Waller Gallery sits nestled into a cozy residential block of North Calvert Street. The block is a checkerboard of different kinds of row houses from different eras, such as the yellow brick variety, or the more standard Old Goucher regal three story. The block is often made invisible by the legacy of Baltimore’s transportation policy, as the street becomes a canyon for car commuters’ daily Death Star trench run through the neighborhood. In this melee, Waller Gallery exemplifies the quiet mundane serendipity of what can be missed by an enclosed motorist.
The block feels lived-in, although it’s bookended by an abandoned house on the south corner—one that’s been deliberately decorated with flowers for as long as I have living memory in Baltimore. To the north, the block is hugged by the crossroads of 25th Street and its din, and features street life that founding gallery director Joy Davis actively engages in, often waving people to come in through the iconic large front window.

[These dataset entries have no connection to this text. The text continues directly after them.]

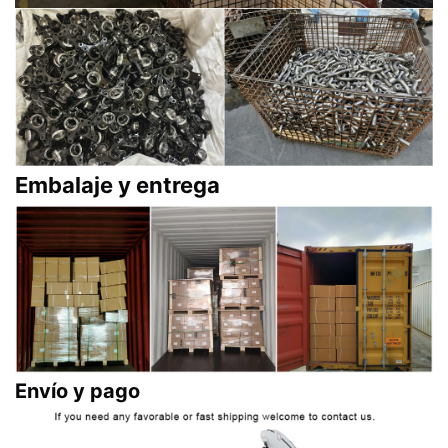
Embalaje y entrega
Envío y pago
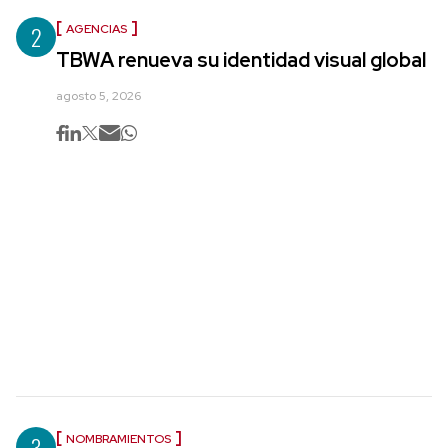
2
AGENCIAS
TBWA renueva su identidad visual global
agosto 5, 2026
3
NOMBRAMIENTOS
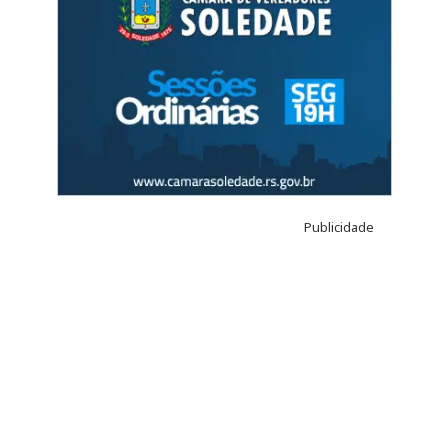
Publicidade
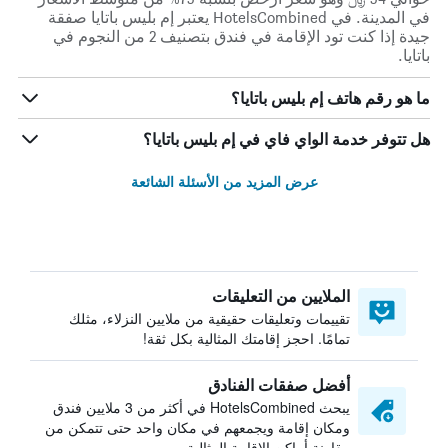
في المدينة. في HotelsCombined يعتبر إم بليس باتايا صفقة
جيدة إذا كنت تود الإقامة في فندق بتصنيف 2 من النجوم في
باتايا.
ما هو رقم هاتف إم بليس باتايا؟
هل تتوفر خدمة الواي فاي في إم بليس باتايا؟
عرض المزيد من الأسئلة الشائعة
الملايين من التعليقات
تقييمات وتعليقات حقيقية من ملايين النزلاء، مثلك
تمامًا. احجز إقامتك المثالية بكل ثقة!
أفضل صفقات الفنادق
يبحث HotelsCombined في أكثر من 3 ملايين فندق
ومكان إقامة ويجمعهم في مكان واحد حتى تتمكن من
مقارنة أماكن الإقامة المثالية.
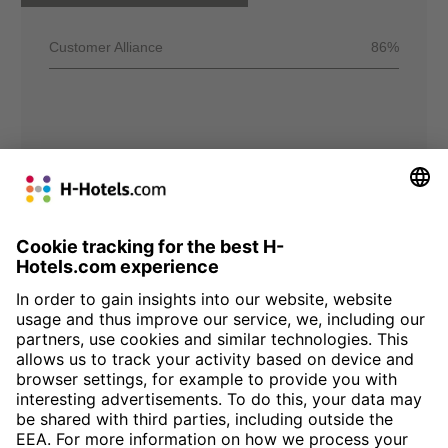
Customer Alliance
86%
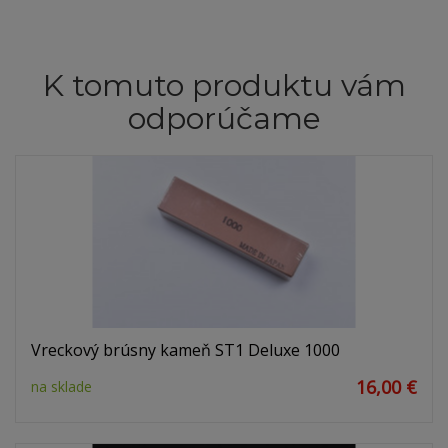
K tomuto produktu vám
odporúčame
Vreckový brúsny kameň ST1 Deluxe 1000
16,00 €
na sklade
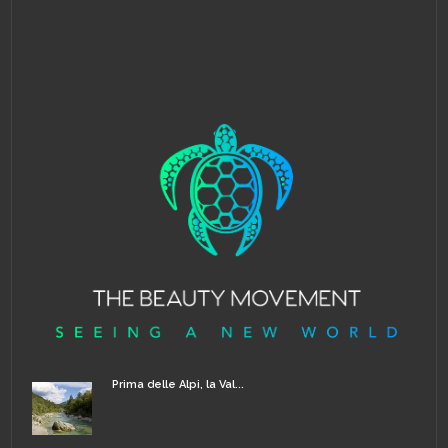
Prima delle Alpi, la Val...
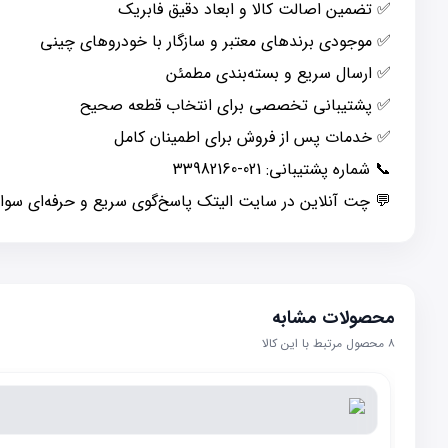
✅ تضمین اصالت کالا و ابعاد دقیق فابریک
✅ موجودی برندهای معتبر و سازگار با خودروهای چینی
✅ ارسال سریع و بسته‌بندی مطمئن
✅ پشتیبانی تخصصی برای انتخاب قطعه صحیح
✅ خدمات پس از فروش برای اطمینان کامل
📞 شماره پشتیبانی: 021-33982160
💬 چت آنلاین در سایت الیتک پاسخ‌گوی سریع و حرفه‌ای سو
محصولات مشابه
۸
محصول مرتبط با این کالا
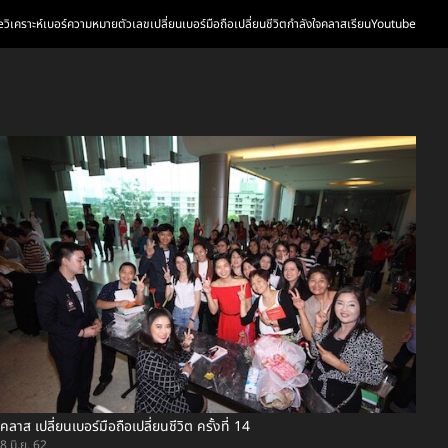
e
วิเคราะห์เบอร์
ความหมายตัวเลข
เปลี่ยนเบอร์มือถือเปลี่ยนชีวิต
กำลังใจ
คลาสเรียน
Youtube
คลาส เปลี่ยนเบอร์มือถือเปลี่ยนชีวิต ครั้งที่ 14
8 มิ.ย. 62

This engagement is becoming a bit of a rarity in Baltimore’s post-2010 art scene, with the slow dwindling of former DIY spaces and the trickling retirement of those who once operated them to career changes or perhaps the necessary pivot to gardening. But for Davis–with a history of activism, organizing, and career-long focus on centering voices not historically included in the canon of our increasingly segregated country’s dominant narrative—this inclusion comes quite naturally.